Trailarr uses this today: every task handler receives _job_id from quiv and sets it as a trace_id on the logger. All log lines emitted during that run carry the same trace id, so filtering logs by a single job is a one-line query — no matter how many tasks ran concurrently.

import logging

from config.logging_context import with_logging_context

logger = logging.getLogger(__name__)

@with_logging_context
def download_trailer(
    media_id: int,
    _job_id: str | None = None,
    _stop_event=None,
):
    # quiv injects _job_id and with_logging_context decorator stores it as trace_id
    # logs handler will get it using get_trace_id and adds it to all logs
    # so logs from the task will be logged with that trace_id
    # Attach job_id as trace context for this run
    logger.info("Starting download for media %s", media_id)
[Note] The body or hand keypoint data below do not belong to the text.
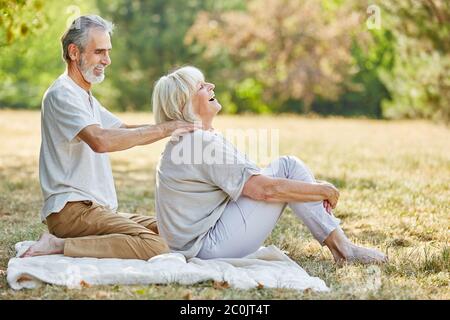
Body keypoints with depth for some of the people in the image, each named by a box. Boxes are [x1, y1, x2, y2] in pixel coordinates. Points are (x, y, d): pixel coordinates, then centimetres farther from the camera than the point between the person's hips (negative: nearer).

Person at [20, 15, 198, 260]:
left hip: (96, 209, 10)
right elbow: (101, 140, -27)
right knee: (155, 247, -26)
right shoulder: (62, 95, -11)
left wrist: (179, 126, 8)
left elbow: (125, 131, 24)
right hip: (71, 209, -10)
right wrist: (163, 129, -20)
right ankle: (59, 245, -17)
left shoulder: (85, 97, 24)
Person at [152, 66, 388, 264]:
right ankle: (342, 249, -4)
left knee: (287, 165, 5)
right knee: (287, 169, -8)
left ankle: (338, 243, 0)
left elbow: (256, 176, 14)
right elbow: (265, 188, -23)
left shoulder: (193, 139, 13)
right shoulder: (200, 143, -19)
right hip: (209, 245, -10)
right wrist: (323, 190, -10)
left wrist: (316, 189, 3)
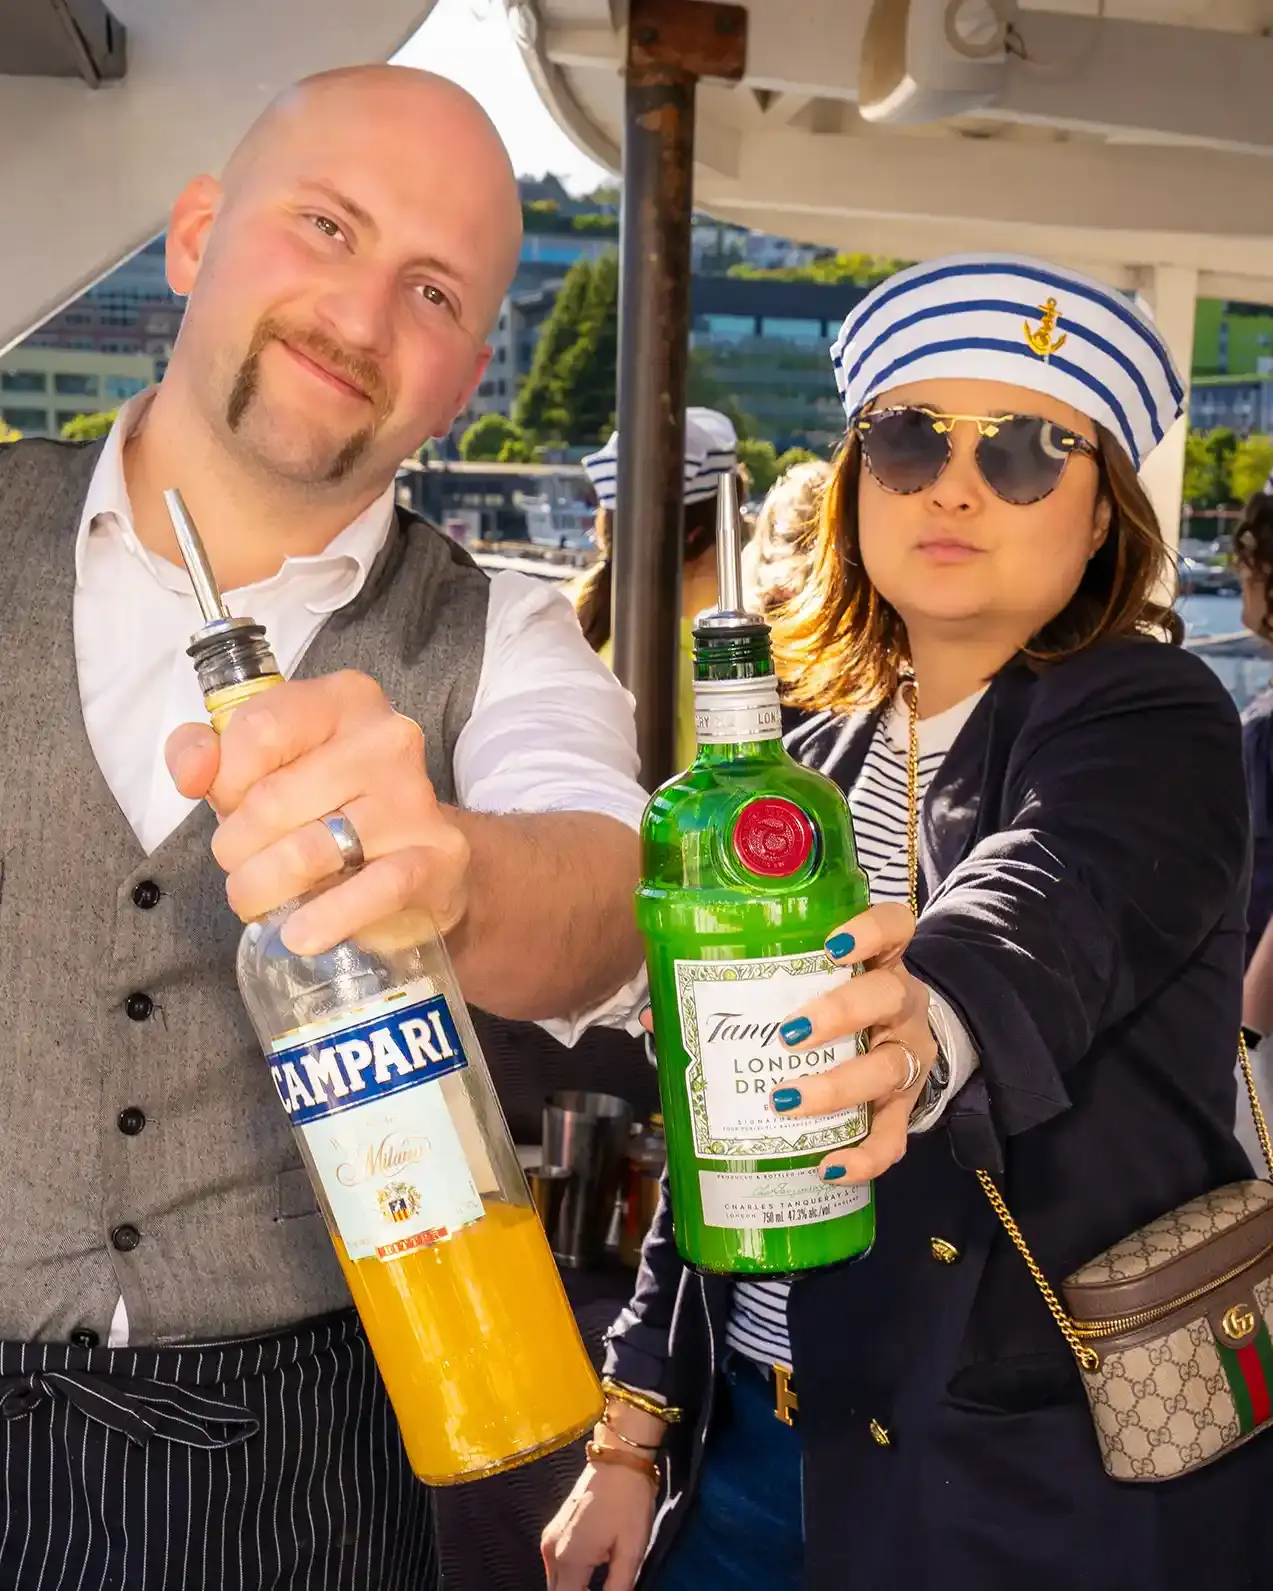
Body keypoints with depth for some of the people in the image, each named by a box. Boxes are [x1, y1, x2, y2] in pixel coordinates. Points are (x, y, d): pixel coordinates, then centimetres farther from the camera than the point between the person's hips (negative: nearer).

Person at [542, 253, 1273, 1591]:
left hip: (1049, 1484, -5)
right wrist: (635, 1423, 6)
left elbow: (1049, 909, -34)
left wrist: (929, 1025, -55)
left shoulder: (1152, 723, -10)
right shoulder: (815, 759, 6)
    # ... do work, all logs carry the same trace_id ...

If your app needs any of these patterns, quiv might be a good fit.

Important caveats

  • Temporary database: each Quiv instance creates a temporary SQLite file that is deleted on shutdown(). Task/job state does not persist across restarts.
  • Single-process: the scheduler runs in-process. It is not designed for distributed or multi-process deployments.
  • Picklable args: args and kwargs passed to add_task() are pickle-serialized for persistence. Most Python objects are supported, but lambdas and inner functions are not picklable. The temporary SQLite database is trusted internal state — only your application code writes to it, and it is deleted on shutdown(). Do not expose the database file to untrusted input.